- _Ausgangstext_:
···
Europäisches Parlament

Das Europäische Parlament ist die Versammlung der EU-Abgeordneten. Nach der Wahl im Juni 2009 bestand das EU-Parlament aus 736 Abgeordneten, darunter 17 aus Österreich. Durch eine Übergangsregelung nach Inkrafttreten des Lissabon-Vertrags darf Österreich seit Dezember 2011 19 Abgeordnete von insgesamt 754 in das Europäische Parlament entsenden. Ab der nächsten Wahl 2014 werden 751 Abgeordnete, darunter weiterhin 19 aus Österreich, im Parlament sitzen.
Von 1958 an gab es die Parlamentarische Versammlung, die sich als EU-Parlament bezeichnete. Bis 1979 wurden die Abgeordneten von den einzelnen Ländern ohne vorherige Wahlen für die Dauer von fünf Jahren entsandt.
···
- _Datenauszüge_:
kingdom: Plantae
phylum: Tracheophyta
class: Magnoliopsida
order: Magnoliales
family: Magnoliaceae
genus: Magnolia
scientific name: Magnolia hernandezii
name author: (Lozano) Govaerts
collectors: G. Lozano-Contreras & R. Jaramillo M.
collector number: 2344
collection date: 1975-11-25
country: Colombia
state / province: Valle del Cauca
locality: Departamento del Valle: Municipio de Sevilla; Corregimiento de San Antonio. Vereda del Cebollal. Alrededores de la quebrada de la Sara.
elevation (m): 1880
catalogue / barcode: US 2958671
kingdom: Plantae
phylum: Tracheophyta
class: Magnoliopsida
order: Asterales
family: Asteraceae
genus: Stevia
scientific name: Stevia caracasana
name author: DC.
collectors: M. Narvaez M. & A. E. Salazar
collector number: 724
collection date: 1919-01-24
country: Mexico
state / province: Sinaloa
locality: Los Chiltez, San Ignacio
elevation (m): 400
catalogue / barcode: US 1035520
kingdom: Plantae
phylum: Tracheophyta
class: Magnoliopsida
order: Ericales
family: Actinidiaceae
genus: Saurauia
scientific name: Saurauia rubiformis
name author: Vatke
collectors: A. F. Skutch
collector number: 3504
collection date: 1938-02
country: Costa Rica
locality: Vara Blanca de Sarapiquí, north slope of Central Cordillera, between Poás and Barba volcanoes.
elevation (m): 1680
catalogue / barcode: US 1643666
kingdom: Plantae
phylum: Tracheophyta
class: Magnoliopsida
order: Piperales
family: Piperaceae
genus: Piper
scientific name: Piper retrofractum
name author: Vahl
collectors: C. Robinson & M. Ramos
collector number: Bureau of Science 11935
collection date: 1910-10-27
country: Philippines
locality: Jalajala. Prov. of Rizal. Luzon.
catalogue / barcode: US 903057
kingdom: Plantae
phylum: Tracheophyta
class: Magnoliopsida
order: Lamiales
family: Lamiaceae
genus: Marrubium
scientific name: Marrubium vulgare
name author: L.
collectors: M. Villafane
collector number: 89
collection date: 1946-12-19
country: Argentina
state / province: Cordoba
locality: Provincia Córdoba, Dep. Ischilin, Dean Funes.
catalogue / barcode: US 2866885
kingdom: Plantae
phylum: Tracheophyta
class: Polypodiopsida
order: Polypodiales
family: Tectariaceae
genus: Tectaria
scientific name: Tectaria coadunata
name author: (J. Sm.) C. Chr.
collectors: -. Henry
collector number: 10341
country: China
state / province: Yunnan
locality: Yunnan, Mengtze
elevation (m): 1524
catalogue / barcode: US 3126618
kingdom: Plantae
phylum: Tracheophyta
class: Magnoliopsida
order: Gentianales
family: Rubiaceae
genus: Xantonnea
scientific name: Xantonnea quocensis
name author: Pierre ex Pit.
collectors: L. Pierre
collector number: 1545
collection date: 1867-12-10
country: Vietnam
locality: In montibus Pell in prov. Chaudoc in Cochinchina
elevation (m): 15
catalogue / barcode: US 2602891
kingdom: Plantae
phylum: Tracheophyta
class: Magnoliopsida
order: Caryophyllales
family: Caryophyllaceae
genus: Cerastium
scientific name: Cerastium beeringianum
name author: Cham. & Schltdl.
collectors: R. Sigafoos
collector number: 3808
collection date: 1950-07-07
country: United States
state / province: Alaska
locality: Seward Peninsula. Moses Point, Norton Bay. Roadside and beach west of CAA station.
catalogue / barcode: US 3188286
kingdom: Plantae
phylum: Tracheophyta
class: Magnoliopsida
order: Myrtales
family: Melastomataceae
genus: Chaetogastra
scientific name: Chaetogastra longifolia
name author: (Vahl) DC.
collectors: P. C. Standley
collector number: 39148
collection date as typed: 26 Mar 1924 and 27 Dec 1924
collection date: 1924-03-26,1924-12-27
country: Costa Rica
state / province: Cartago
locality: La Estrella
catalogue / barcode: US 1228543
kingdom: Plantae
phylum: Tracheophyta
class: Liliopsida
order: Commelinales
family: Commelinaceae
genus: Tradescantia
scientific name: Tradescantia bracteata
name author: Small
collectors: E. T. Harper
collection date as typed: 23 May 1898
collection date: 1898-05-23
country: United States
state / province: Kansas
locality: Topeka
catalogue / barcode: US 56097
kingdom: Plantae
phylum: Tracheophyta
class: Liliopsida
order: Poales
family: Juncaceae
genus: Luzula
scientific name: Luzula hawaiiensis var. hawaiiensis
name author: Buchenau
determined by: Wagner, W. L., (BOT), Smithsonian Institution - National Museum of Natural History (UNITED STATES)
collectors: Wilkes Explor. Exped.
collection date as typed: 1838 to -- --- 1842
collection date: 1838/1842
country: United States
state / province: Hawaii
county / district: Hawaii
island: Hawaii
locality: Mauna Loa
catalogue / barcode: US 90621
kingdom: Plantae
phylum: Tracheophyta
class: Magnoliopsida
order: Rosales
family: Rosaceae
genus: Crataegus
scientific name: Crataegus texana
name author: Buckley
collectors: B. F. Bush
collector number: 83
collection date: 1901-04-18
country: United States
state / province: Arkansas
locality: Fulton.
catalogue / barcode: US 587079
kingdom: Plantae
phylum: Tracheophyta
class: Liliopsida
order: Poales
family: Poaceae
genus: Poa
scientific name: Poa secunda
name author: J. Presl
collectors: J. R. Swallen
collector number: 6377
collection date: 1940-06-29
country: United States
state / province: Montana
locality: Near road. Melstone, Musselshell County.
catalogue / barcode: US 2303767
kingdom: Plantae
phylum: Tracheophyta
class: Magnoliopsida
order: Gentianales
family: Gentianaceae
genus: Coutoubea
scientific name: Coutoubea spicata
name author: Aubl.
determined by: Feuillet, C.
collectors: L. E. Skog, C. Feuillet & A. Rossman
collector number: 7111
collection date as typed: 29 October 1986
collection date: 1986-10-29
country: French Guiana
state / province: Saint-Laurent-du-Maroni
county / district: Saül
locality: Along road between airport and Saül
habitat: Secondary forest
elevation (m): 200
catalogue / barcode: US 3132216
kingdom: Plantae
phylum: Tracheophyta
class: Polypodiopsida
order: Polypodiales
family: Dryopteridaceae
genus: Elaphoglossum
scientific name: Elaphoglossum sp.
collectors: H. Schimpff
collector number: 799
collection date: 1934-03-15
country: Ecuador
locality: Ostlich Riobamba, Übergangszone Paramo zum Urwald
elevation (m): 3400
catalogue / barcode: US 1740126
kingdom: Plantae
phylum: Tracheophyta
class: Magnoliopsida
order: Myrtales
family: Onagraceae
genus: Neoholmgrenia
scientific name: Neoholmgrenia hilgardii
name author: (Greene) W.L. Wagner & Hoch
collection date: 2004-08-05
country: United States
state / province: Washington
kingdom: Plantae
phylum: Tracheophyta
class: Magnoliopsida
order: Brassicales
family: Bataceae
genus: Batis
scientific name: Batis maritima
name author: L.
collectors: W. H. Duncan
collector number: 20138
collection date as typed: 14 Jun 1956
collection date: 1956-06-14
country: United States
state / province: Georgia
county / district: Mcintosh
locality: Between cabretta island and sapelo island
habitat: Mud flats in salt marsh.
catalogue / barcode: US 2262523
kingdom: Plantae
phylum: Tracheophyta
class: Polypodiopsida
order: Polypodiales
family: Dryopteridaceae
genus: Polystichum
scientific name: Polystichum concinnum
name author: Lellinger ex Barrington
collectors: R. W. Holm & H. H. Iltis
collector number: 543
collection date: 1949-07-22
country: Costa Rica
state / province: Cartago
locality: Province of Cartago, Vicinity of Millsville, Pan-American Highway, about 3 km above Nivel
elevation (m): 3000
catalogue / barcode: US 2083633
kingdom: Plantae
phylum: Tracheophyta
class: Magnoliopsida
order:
···
Führen Sie den Text über das Europäische Parlament im Anschluss an seinen letzten Satz fort. Die Daten sind hierfür ohne Bedeutung.

Die erste direkte Wahl durch EU-Bürger und -Bürgerinnen fand im Jahre 1979 statt. Seitdem haben alle Wähler und Wählerinnen in den EU-Mitgliedsländern die Möglichkeit, auf Grund von Wahlvorschlägen der politischen Parteien die Abgeordneten für das EU-Parlament zu wählen.
Anders als im österreichischen Parlament, wo die Nationalratsabgeordneten und die Bundesräte die Gesetze beschließen, ist das EU-Parlament nur zum Teil Legislative, es hat auch andere Aufgaben zu erfüllen. Die Abgeordneten des EU-Parlaments stimmen bei der Zusammensetzung der Europäischen Kommission mit. Sie müssen die Zustimmung zum EU-Budget geben, d.h., sie können mitentscheiden, wofür in der EU Gelder verwendet werden. Auch bei anderen Angelegenheiten hat das EU-Parlament beratende Funktion.
Im EU-Parlament sind die Abgeordneten in verschiedenen Fraktionen zusammengefasst.